Text under study:
++++++++

This course provides an in-depth and hands-on exploration of the topics introduced in CLTE 135. Students receive qualitative research training and continue to grapple with the complexities of community-engaged research methodologies. Students will learn about the historical tensions and struggles of research as a form of knowledge production and consider how research may support more socially and environmentally just futures. In a collaborative and supportive environment, students learn interviewing skills (recruitment, preparation, interview space). They will also learn several analysis techniques that include coding, thematic analysis, and the Listening Guide for self-as-narrative. These skills will be put into action on the capstone research project, in which students will collaborate with partners on campus in developing research on topics of sustainability from critical, decolonial perspectives outlined in the class description to CLTE 135 above.
Our third signature project is made possible by a grant (2019-2022) from the National Science Foundation, “Transformations to Groundwater Sustainability: Joint Learnings from Human-Groundwater Interactions” (hereafter T2SGS grant), which is part of the NORFACE and Belmont Forum Transformations to Sustainability Joint Research Program. The T2SGS brings together scholars from across the world, which includes hydrologists, anthropologists, sociologists, ecologists, geographers, practitioners, and engineers from and working in India, Tanzania, Morocco, Algeria, Peru, Sweden, US, UK and Netherlands. UCSC (namely College Nine and John R. Lewis College through (H)ACER and the Environmental Studies Department) is the institutional home of the US portion of the grant, led by Principal Investigators Flora Lu and Linnea Beckett working closely with a team of recent PhDs, graduate students, undergraduates. The T2SGS is not only multidisciplinary, multi-institutional and multinational, but it is also committed to centering community-based local approaches, action research and joint learning, and feminist methodologies.

++++++++

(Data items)
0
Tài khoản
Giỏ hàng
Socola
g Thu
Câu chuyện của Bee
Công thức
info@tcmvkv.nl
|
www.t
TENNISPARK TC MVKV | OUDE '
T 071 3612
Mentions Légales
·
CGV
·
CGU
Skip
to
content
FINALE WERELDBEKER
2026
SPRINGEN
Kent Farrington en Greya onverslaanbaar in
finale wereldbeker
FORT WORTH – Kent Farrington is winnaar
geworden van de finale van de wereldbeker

++++++++

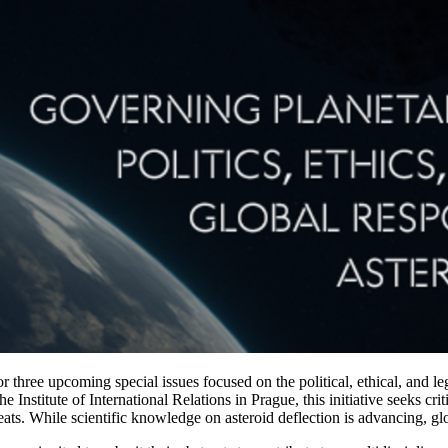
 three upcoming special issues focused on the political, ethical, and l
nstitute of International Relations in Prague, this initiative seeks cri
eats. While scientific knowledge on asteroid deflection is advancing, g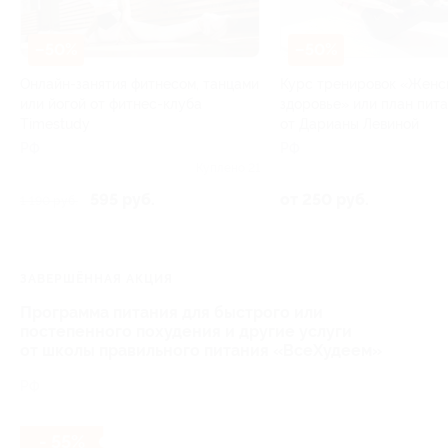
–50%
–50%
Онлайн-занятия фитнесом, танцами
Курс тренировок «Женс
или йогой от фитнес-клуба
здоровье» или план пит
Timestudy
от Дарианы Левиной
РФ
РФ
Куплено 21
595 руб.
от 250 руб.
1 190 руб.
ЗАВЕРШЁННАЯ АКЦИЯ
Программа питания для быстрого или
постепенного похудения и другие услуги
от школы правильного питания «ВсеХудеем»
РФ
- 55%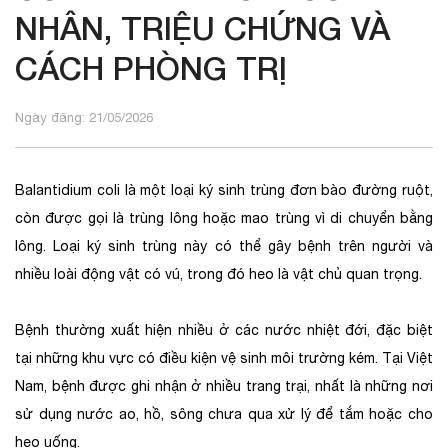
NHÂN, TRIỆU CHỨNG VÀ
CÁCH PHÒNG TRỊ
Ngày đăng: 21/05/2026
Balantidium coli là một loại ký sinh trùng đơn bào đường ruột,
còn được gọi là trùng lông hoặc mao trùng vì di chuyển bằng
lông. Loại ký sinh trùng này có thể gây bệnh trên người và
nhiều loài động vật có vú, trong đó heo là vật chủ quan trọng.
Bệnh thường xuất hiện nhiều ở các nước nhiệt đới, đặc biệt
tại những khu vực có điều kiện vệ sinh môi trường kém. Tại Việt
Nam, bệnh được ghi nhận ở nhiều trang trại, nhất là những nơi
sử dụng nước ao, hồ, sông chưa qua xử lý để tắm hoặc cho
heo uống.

++++++++

Exercise details:
List each analysis technique that the text about the course and grant says students will learn. Use only the text to complete this task and ignore the items.

Exercise output:
Coding
Thematic analysis
The Listening Guide for self-as-narrative